Nor does it ‘delegitimize’ Israel to insist that the specific circumstances of its birth necessitate its reconstitution as a binational secular state. Israel exists and has the right to exist: what it does not have is the right comprehensively to dispossess Palestine.

Such was the position of much of the early Zionist left, as well as such luminaries as Hannah Arendt and Martin Buber. It remains the only basis for a just and durable settlement of the Israel’s manifest oppression of another nation.

This continues to be a coherent stance for democratic socialists. To use a quotation from Richard Crossman that Shindler highlights, there is no requirement for us to be ‘emotionally pro-Jew’ but rather ‘rationally anti anti-semitic’.

The Stalinist tradition, of course, could save the court’s time by at once entering a guilty plea. The evidence against it, from the Slansky Trial and the Doctors’ Plot on to the purges that swept Poland in the late 1960s, will be all too familiar to anyone who has read, say, Paul Lendvai’s instructive ‘Anti-Semitism in Eastern Europe’.

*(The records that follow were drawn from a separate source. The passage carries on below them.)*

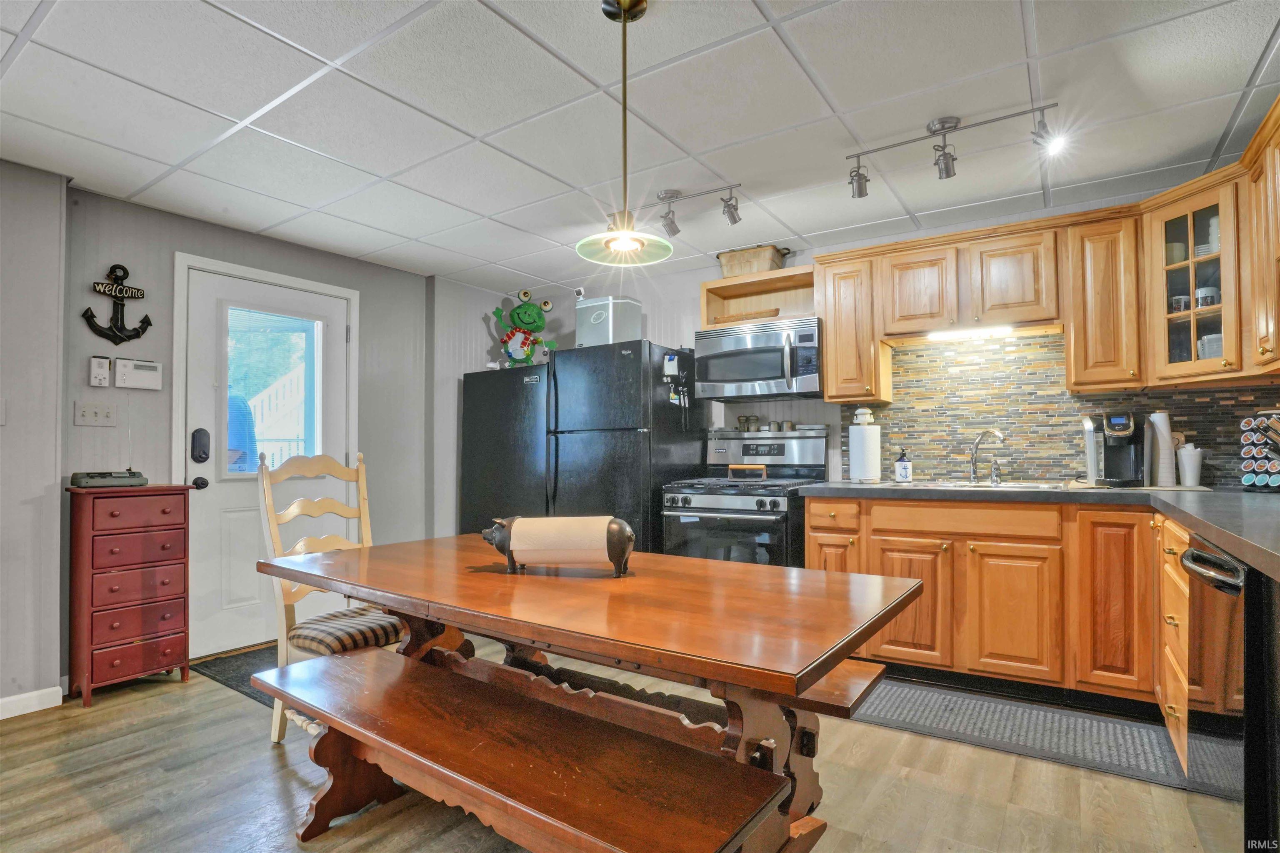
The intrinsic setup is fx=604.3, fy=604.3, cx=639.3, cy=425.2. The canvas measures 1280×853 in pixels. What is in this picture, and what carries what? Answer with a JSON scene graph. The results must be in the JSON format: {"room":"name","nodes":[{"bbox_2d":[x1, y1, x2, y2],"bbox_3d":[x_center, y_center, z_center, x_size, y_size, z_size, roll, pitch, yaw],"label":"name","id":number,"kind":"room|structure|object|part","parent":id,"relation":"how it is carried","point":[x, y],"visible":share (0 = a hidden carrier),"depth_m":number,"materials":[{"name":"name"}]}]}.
{"room":"kitchen","nodes":[
{"label":"kitchen","id":0,"kind":"room"},
{"bbox_2d":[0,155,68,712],"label":"left wall","id":1,"kind":"structure","parent":0,"point":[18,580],"depth_m":2.64,"materials":[{"name":"grey paint"}]},
{"bbox_2d":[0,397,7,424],"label":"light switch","id":2,"kind":"object","parent":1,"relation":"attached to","point":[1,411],"visible":0.99,"depth_m":2.56,"materials":[{"name":"white plastic"}]},
{"bbox_2d":[0,685,64,718],"bbox_3d":[-3.401,1.167,1.442,0.015,0.088,2.914,-1,-2,34],"label":"baseboard","id":3,"kind":"structure","parent":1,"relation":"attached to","point":[1,702],"depth_m":2.62,"materials":[{"name":"white paint"}]},
{"bbox_2d":[17,167,437,701],"bbox_3d":[-2.614,0.059,2.911,0.162,2.408,5.327,-1,-2,34],"label":"left wall","id":4,"kind":"structure","parent":0,"point":[128,207],"depth_m":3.08,"materials":[{"name":"grey paint"}]},
{"bbox_2d":[72,400,117,426],"bbox_3d":[-2.643,-0.057,2.931,0.019,0.116,0.143,-1,-2,34],"label":"light switch","id":5,"kind":"object","parent":4,"relation":"attached to","point":[93,411],"visible":0.97,"depth_m":2.93,"materials":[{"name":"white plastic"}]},
{"bbox_2d":[88,355,111,387],"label":"intercom","id":6,"kind":"object","parent":4,"relation":"attached to","point":[106,371],"visible":0.99,"depth_m":2.93,"materials":[{"name":"white plastic"}]},
{"bbox_2d":[82,263,154,344],"bbox_3d":[-2.572,-0.597,2.991,0.087,0.386,0.274,-1,-2,34],"label":"anchor decoration","id":7,"kind":"object","parent":4,"relation":"attached to","point":[148,324],"visible":0.99,"depth_m":2.98,"materials":[{"name":"black metal"}]},
{"bbox_2d":[113,357,163,390],"bbox_3d":[-2.559,-0.261,3.093,0.045,0.150,0.204,-1,-2,34],"label":"alarm keypad","id":8,"kind":"object","parent":4,"relation":"attached to","point":[143,364],"visible":0.98,"depth_m":3.07,"materials":[{"name":"white plastic"}]},
{"bbox_2d":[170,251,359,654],"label":"door frame","id":9,"kind":"structure","parent":4,"relation":"attached to","point":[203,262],"depth_m":3.33,"materials":[{"name":"white paint"}]},
{"bbox_2d":[184,265,351,662],"bbox_3d":[-2.128,0.219,3.574,0.131,2.055,0.926,-1,-2,34],"label":"door","id":10,"kind":"structure","parent":4,"relation":"in","point":[214,292],"depth_m":3.42,"materials":[{"name":"white paint"}]},
{"bbox_2d":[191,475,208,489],"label":"door knob","id":11,"kind":"object","parent":10,"relation":"attached to","point":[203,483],"visible":0.95,"depth_m":3.25,"materials":[{"name":"black metal"}]},
{"bbox_2d":[190,427,210,462],"bbox_3d":[-2.352,0.108,3.241,0.039,0.184,0.072,-1,-2,34],"label":"door lock","id":12,"kind":"object","parent":10,"relation":"attached to","point":[198,453],"visible":0.97,"depth_m":3.23,"materials":[{"name":"black metal"}]},
{"bbox_2d":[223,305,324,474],"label":"door window","id":13,"kind":"structure","parent":10,"relation":"in","point":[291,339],"depth_m":3.57,"materials":[{"name":"clear glass"}]},
{"bbox_2d":[0,632,1226,852],"bbox_3d":[-0.539,1.242,1.467,5.226,0.098,5.625,-1,-2,34],"label":"floor","id":14,"kind":"structure","parent":0,"point":[166,695],"depth_m":1.99,"materials":[{"name":"brown wood"}]},
{"bbox_2d":[65,482,194,706],"bbox_3d":[-2.435,0.769,2.891,0.336,0.945,0.419,-1,-2,34],"label":"red dresser","id":15,"kind":"object","parent":14,"relation":"on","point":[183,645],"visible":0.97,"depth_m":2.78,"materials":[{"name":"red wood"}]},
{"bbox_2d":[69,469,146,487],"bbox_3d":[-2.518,0.244,2.876,0.264,0.077,0.225,1,-2,-43],"label":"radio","id":16,"kind":"object","parent":15,"relation":"on","point":[76,476],"visible":0.98,"depth_m":2.81,"materials":[{"name":"grey"}]},
{"bbox_2d":[190,643,278,703],"bbox_3d":[-1.750,1.248,3.208,0.754,0.011,0.829,-1,-2,34],"label":"door mat","id":17,"kind":"object","parent":14,"relation":"on","point":[249,675],"visible":0.24,"depth_m":3.07,"materials":[{"name":"carpet"}]},
{"bbox_2d":[257,449,407,743],"bbox_3d":[-1.141,0.664,2.401,0.536,1.125,0.493,-1,-2,34],"label":"chair","id":18,"kind":"object","parent":14,"relation":"on","point":[361,513],"visible":0.54,"depth_m":2.35,"materials":[{"name":"wood"}]},
{"bbox_2d":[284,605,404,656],"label":"seat cushion","id":19,"kind":"object","parent":18,"relation":"on","point":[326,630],"visible":0.59,"depth_m":2.25,"materials":[{"name":"fabric"}]},
{"bbox_2d":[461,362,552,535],"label":"black refrigerator","id":20,"kind":"object","parent":14,"relation":"on","point":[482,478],"visible":0.41,"depth_m":4.18,"materials":[{"name":"black metal"}]},
{"bbox_2d":[252,644,792,852],"bbox_3d":[-0.408,0.959,1.488,1.490,0.449,0.373,-1,-2,34],"label":"bench","id":21,"kind":"object","parent":14,"relation":"on","point":[364,665],"visible":0.99,"depth_m":1.36,"materials":[{"name":"brown wood"}]},
{"bbox_2d":[259,534,932,852],"bbox_3d":[-0.221,0.832,1.892,1.883,0.749,0.982,-1,-2,34],"label":"dining table","id":22,"kind":"object","parent":14,"relation":"on","point":[725,655],"visible":0.83,"depth_m":1.56,"materials":[{"name":"brown wood"}]},
{"bbox_2d":[480,514,635,576],"bbox_3d":[-0.242,0.355,1.817,0.480,0.178,0.158,0,-1,7],"label":"pig figurine","id":23,"kind":"object","parent":22,"relation":"on","point":[612,558],"visible":0.99,"depth_m":1.76,"materials":[{"name":"brown"}]},
{"bbox_2d":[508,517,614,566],"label":"paper towel roll","id":24,"kind":"object","parent":23,"relation":"on","point":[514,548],"visible":0.87,"depth_m":1.74,"materials":[{"name":"paper"}]},
{"bbox_2d":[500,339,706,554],"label":"refrigerator","id":25,"kind":"object","parent":14,"relation":"on","point":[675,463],"visible":0.68,"depth_m":3.75,"materials":[{"name":"black metal"}]},
{"bbox_2d":[489,288,559,368],"bbox_3d":[-0.871,-0.705,4.561,0.563,0.634,0.344,0,-1,7],"label":"figure","id":26,"kind":"object","parent":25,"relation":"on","point":[522,321],"visible":0.98,"depth_m":4.51},
{"bbox_2d":[574,295,642,346],"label":"ice maker","id":27,"kind":"object","parent":25,"relation":"on","point":[584,326],"visible":0.77,"depth_m":4.00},
{"bbox_2d":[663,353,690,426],"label":"refrigerator magnets","id":28,"kind":"object","parent":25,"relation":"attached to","point":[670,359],"visible":0.99,"depth_m":3.83,"materials":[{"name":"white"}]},
{"bbox_2d":[660,426,827,564],"bbox_3d":[0.622,0.635,3.600,0.766,1.234,0.753,-1,-2,34],"label":"gas range","id":29,"kind":"object","parent":14,"relation":"on","point":[710,511],"visible":0.57,"depth_m":3.42,"materials":[{"name":"metal"}]},
{"bbox_2d":[727,463,767,479],"bbox_3d":[0.646,0.273,3.610,0.232,0.083,0.101,-1,-2,18],"label":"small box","id":30,"kind":"object","parent":29,"relation":"on","point":[732,468],"visible":1,"depth_m":3.57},
{"bbox_2d":[736,414,758,431],"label":"pepper mills","id":31,"kind":"object","parent":29,"relation":"on","point":[747,418],"visible":0.97,"depth_m":3.97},
{"bbox_2d":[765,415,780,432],"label":"jar","id":32,"kind":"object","parent":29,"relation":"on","point":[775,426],"visible":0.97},
{"bbox_2d":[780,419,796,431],"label":"jar","id":33,"kind":"object","parent":29,"relation":"on","point":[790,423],"visible":0.98,"depth_m":3.85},
{"bbox_2d":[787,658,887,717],"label":"bench","id":34,"kind":"object","parent":14,"relation":"on","point":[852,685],"visible":0.2,"depth_m":1.76,"materials":[{"name":"brown wood"}]},
{"bbox_2d":[802,490,1195,776],"bbox_3d":[1.844,0.773,2.620,2.194,0.887,0.840,-1,-2,34],"label":"base cabinets","id":35,"kind":"object","parent":14,"relation":"on","point":[815,513],"visible":0.57,"depth_m":2.60,"materials":[{"name":"brown wood"}]},
{"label":"cabinet door","id":36,"kind":"part","parent":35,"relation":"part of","materials":[{"name":"brown wood"}]},
{"bbox_2d":[803,478,1279,580],"bbox_3d":[1.726,0.310,2.275,2.238,0.047,1.895,-1,-2,34],"label":"countertop","id":37,"kind":"structure","parent":35,"relation":"on","point":[1226,541],"depth_m":2.34,"materials":[{"name":"grey laminate"}]},
{"bbox_2d":[847,407,882,483],"bbox_3d":[1.258,0.118,3.375,0.170,0.389,0.167,-1,-2,34],"label":"paper towel roll","id":38,"kind":"object","parent":37,"relation":"on","point":[875,458],"visible":0.99,"depth_m":3.32,"materials":[{"name":"white paper"}]},
{"bbox_2d":[893,448,912,482],"bbox_3d":[1.473,0.221,3.387,0.084,0.188,0.081,-1,-2,34],"label":"soap bottle","id":39,"kind":"object","parent":37,"relation":"on","point":[905,468],"visible":0.99,"depth_m":3.36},
{"bbox_2d":[895,479,1069,489],"bbox_3d":[1.688,0.375,3.014,0.719,0.157,0.505,-1,-2,34],"label":"sink","id":40,"kind":"object","parent":37,"relation":"in","point":[1018,486],"visible":0.33,"depth_m":3.11,"materials":[{"name":"silver metal"}]},
{"bbox_2d":[969,427,1007,484],"bbox_3d":[1.842,0.161,3.176,0.131,0.280,0.238,0,-2,-14],"label":"faucet","id":41,"kind":"object","parent":37,"relation":"on","point":[973,458],"visible":0.99,"depth_m":3.22,"materials":[{"name":"silver metal"}]},
{"bbox_2d":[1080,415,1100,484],"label":"coffee maker water reservoir","id":42,"kind":"object","parent":37,"relation":"on","point":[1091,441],"visible":0.84,"depth_m":2.90,"materials":[{"name":"plastic"}]},
{"bbox_2d":[1100,410,1148,487],"bbox_3d":[2.245,0.103,2.826,0.196,0.352,0.262,-1,-2,34],"label":"coffee maker","id":43,"kind":"object","parent":37,"relation":"on","point":[1118,421],"visible":0.98,"depth_m":2.78,"materials":[{"name":"black plastic"}]},
{"bbox_2d":[1147,410,1176,487],"bbox_3d":[2.389,0.106,2.781,0.122,0.348,0.131,-1,-2,34],"label":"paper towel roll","id":44,"kind":"object","parent":37,"relation":"on","point":[1158,416],"visible":0.87,"depth_m":2.74,"materials":[{"name":"white paper"}]},
{"bbox_2d":[1175,442,1203,486],"bbox_3d":[2.523,0.181,2.776,0.096,0.193,0.096,-1,-2,34],"label":"white cup","id":45,"kind":"object","parent":37,"relation":"on","point":[1193,481],"visible":1,"depth_m":2.75,"materials":[{"name":"white plastic"}]},
{"bbox_2d":[1238,411,1279,492],"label":"coffee pod holder","id":46,"kind":"object","parent":37,"relation":"on","point":[1248,478],"visible":0.99,"depth_m":2.45,"materials":[{"name":"black"}]},
{"bbox_3d":[2.002,0.754,2.550,0.247,0.722,0.132,-1,-2,34],"label":"cabinet door","id":47,"kind":"part","parent":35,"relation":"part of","materials":[{"name":"brown wood"}]},
{"bbox_2d":[848,675,1195,791],"bbox_3d":[1.466,1.212,2.484,1.224,0.010,0.527,-1,-2,34],"label":"kitchen mat","id":48,"kind":"object","parent":14,"relation":"on","point":[908,699],"visible":0.87,"depth_m":2.40,"materials":[{"name":"grey carpet"}]},
{"bbox_2d":[1179,533,1279,852],"bbox_3d":[1.681,0.736,1.373,0.659,0.875,0.602,-1,-2,34],"label":"dishwasher","id":49,"kind":"object","parent":14,"relation":"on","point":[1191,555],"visible":0.89,"depth_m":1.38,"materials":[{"name":"black metal"}]},
{"bbox_2d":[0,0,1279,293],"bbox_3d":[-0.393,-1.245,1.624,5.395,0.101,5.636,-1,-2,34],"label":"ceiling","id":50,"kind":"structure","parent":0,"point":[840,95],"depth_m":2.25,"materials":[{"name":"white tile"}]},
{"bbox_2d":[574,0,674,266],"bbox_3d":[-0.046,-0.841,1.720,0.285,0.722,0.283,-1,-2,34],"label":"pendant lamp","id":51,"kind":"object","parent":50,"relation":"hanging from","point":[624,21],"visible":1,"depth_m":1.71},
{"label":"light","id":52,"kind":"part","parent":51,"relation":"part of","materials":[{"name":"glass"}]},
{"bbox_2d":[635,184,743,234],"bbox_3d":[0.161,-1.067,3.024,0.797,0.213,0.120,-1,-2,34],"label":"track light","id":53,"kind":"object","parent":50,"relation":"attached to","point":[730,215],"visible":0.97,"depth_m":2.99,"materials":[{"name":"silver metal"}]},
{"bbox_2d":[843,102,1062,198],"bbox_3d":[1.196,-1.079,2.344,0.773,0.243,0.123,-1,-2,34],"label":"track light","id":54,"kind":"object","parent":50,"relation":"attached to","point":[948,128],"visible":0.99,"depth_m":2.35,"materials":[{"name":"silver metal"}]},
{"bbox_2d":[434,186,1268,532],"bbox_3d":[1.044,0.059,3.924,4.891,2.357,0.143,-1,-2,34],"label":"back wall","id":55,"kind":"structure","parent":0,"point":[562,299],"depth_m":4.32,"materials":[{"name":"paint"}]},
{"bbox_2d":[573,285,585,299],"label":"security camera","id":56,"kind":"object","parent":55,"relation":"attached to","point":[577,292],"visible":0.72,"depth_m":4.41,"materials":[{"name":"white plastic"}]},
{"bbox_2d":[700,263,819,328],"bbox_3d":[0.820,-0.782,3.879,0.811,0.310,0.343,-1,-2,34],"label":"open shelf","id":57,"kind":"object","parent":55,"relation":"attached to","point":[782,304],"visible":0.71,"depth_m":3.93,"materials":[{"name":"brown wood"}]},
{"bbox_2d":[711,308,782,324],"bbox_3d":[0.690,-0.671,3.868,0.440,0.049,0.212,-1,-2,34],"label":"wooden tray","id":58,"kind":"object","parent":57,"relation":"in","point":[732,316],"visible":0.57,"depth_m":3.77,"materials":[{"name":"brown wood"}]},
{"bbox_2d":[717,243,791,276],"bbox_3d":[0.718,-1.014,3.834,0.463,0.177,0.255,-1,-2,34],"label":"basket","id":59,"kind":"object","parent":57,"relation":"on","point":[760,264],"visible":0.8,"depth_m":3.74,"materials":[{"name":"brown wicker"}]},
{"bbox_2d":[694,314,822,401],"bbox_3d":[0.770,-0.395,3.774,0.774,0.437,0.462,-1,-2,34],"label":"microwave","id":60,"kind":"object","parent":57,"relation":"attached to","point":[767,371],"visible":0.97,"depth_m":3.61,"materials":[{"name":"silver metal"}]},
{"bbox_2d":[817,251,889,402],"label":"upper cabinet","id":61,"kind":"object","parent":55,"relation":"attached to","point":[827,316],"visible":0.89,"depth_m":3.45,"materials":[{"name":"brown wood"}]},
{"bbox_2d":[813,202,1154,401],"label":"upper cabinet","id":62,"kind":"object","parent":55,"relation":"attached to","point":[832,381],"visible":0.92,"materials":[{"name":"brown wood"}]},
{"bbox_2d":[925,324,1016,340],"bbox_3d":[1.789,-0.500,3.232,0.457,0.027,0.067,-1,-2,34],"label":"under-cabinet light","id":63,"kind":"object","parent":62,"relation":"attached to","point":[958,334],"visible":0.97,"depth_m":3.22,"materials":[{"name":"white plastic"}]},
{"bbox_2d":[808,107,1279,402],"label":"upper cabinets","id":64,"kind":"object","parent":55,"relation":"attached to","point":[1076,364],"visible":0.91,"depth_m":2.88,"materials":[{"name":"brown wood"}]},
{"bbox_2d":[848,329,1279,486],"bbox_3d":[2.256,-0.097,3.125,1.904,0.783,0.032,-1,-2,34],"label":"tile backsplash","id":65,"kind":"structure","parent":55,"relation":"attached to","point":[1030,344],"depth_m":3.27,"materials":[{"name":"tile"}]},
{"bbox_2d":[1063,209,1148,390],"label":"upper cabinet","id":66,"kind":"object","parent":55,"relation":"attached to","point":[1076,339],"visible":0.9,"depth_m":2.85,"materials":[{"name":"brown wood"}]},
{"bbox_2d":[1140,170,1241,384],"bbox_3d":[2.447,-0.597,2.624,0.333,0.783,0.340,-1,-2,34],"label":"glass cabinet","id":67,"kind":"object","parent":55,"relation":"attached to","point":[1186,269],"visible":0.81,"depth_m":2.58,"materials":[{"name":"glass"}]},
{"bbox_2d":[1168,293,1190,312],"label":"cup","id":68,"kind":"object","parent":67,"relation":"in","point":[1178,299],"visible":0.51,"depth_m":2.78,"materials":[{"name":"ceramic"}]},
{"bbox_2d":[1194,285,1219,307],"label":"cup","id":69,"kind":"object","parent":67,"relation":"in","point":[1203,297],"visible":0.55,"depth_m":2.68,"materials":[{"name":"white"}]},
{"bbox_2d":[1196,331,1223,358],"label":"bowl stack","id":70,"kind":"object","parent":67,"relation":"in","point":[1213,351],"visible":0.33,"depth_m":2.66,"materials":[{"name":"white"}]},
{"bbox_2d":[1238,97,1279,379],"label":"upper cabinet","id":71,"kind":"object","parent":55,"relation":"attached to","point":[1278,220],"visible":0.99,"depth_m":2.17,"materials":[{"name":"brown wood"}]},
{"label":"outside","id":72,"kind":"structure","parent":0,"visible":0},
{"label":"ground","id":73,"kind":"structure","parent":72,"visible":0},
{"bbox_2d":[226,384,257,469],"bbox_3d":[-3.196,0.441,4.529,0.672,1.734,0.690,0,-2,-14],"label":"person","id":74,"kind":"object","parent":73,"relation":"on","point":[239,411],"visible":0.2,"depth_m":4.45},
{"bbox_2d":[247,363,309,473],"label":"stair railing","id":75,"kind":"object","parent":73,"relation":"on","point":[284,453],"visible":0.32,"depth_m":5.79,"materials":[{"name":"white"}]}
]}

That the Workers’ Revolutionary Party whored itself for the petrodollars necessary to sustain a daily newspaper is also a matter of record. But while it was a leading sect in its day, it was a sect, limited in influence beyond its few thousand adherents.

Nor do I care for some of the formulations in some of the literature published by the Socialist Workers’ Party since it discovered Islamism as a revolutionary force, somewhere around the time the WRP gave Healy the boot.

But let us not exaggerate the influence of an organisation that, in cahoots with wider forces, secured just 0.8% in the recent London assembly vote, and would get less than that nationwide were it even remotely capable of fielding a full slate in a general election.

Shindler’s work is obviously one of polemic rather than scholarship. This can be seen by its regular lapses into downright sloppiness: the dictatorial head of East Germany in the 1950s and 1960s was not Walter ‘Ulbrecht’, and the Indian National Conference went out of business long before 1940. There are also numerous grammatical infelicities that sometimes leave meaning unclear.

Sweeping assertions are made on the basis of secondary sources. I do not pretend special expertise on the political thought of early twentieth century Austro-Marxist Otto Bauer, but I would need substantiation before accepting that a sophisticated intellectual ‘understood Jewishness only in the imagery of the non-productive Jew and believer in religious supernaturalism in the poverty-stricken shtetl’.

But most of all I object to the obviously silly claim that Britain’s revolutionary socialists would have collaborated with Nazism had Britain been conquered by Germany in 1940. This nonsense is advanced in the very opening sentences of the foreword, presumably to set out the idea that these people were irredeemably tainted by anti-semitism.

The track record of Communists and Trotskyists in this regards compares favourably with that of the Stern Gang, which actually did propose alliance with the Nazis, and Rudolf Kastner, who came to terms with Hitler’s representatives, albeit under duress.

Let us not forget that the left led the resistance to fascism in occupied Europe, and many comrades bravely laid down their lives to that end. Frankly, they do not deserve to have the likes of Shindler spit on their graves for the sake of catchpenny advantage in British Zionism’s contemporary bust up with the SWP.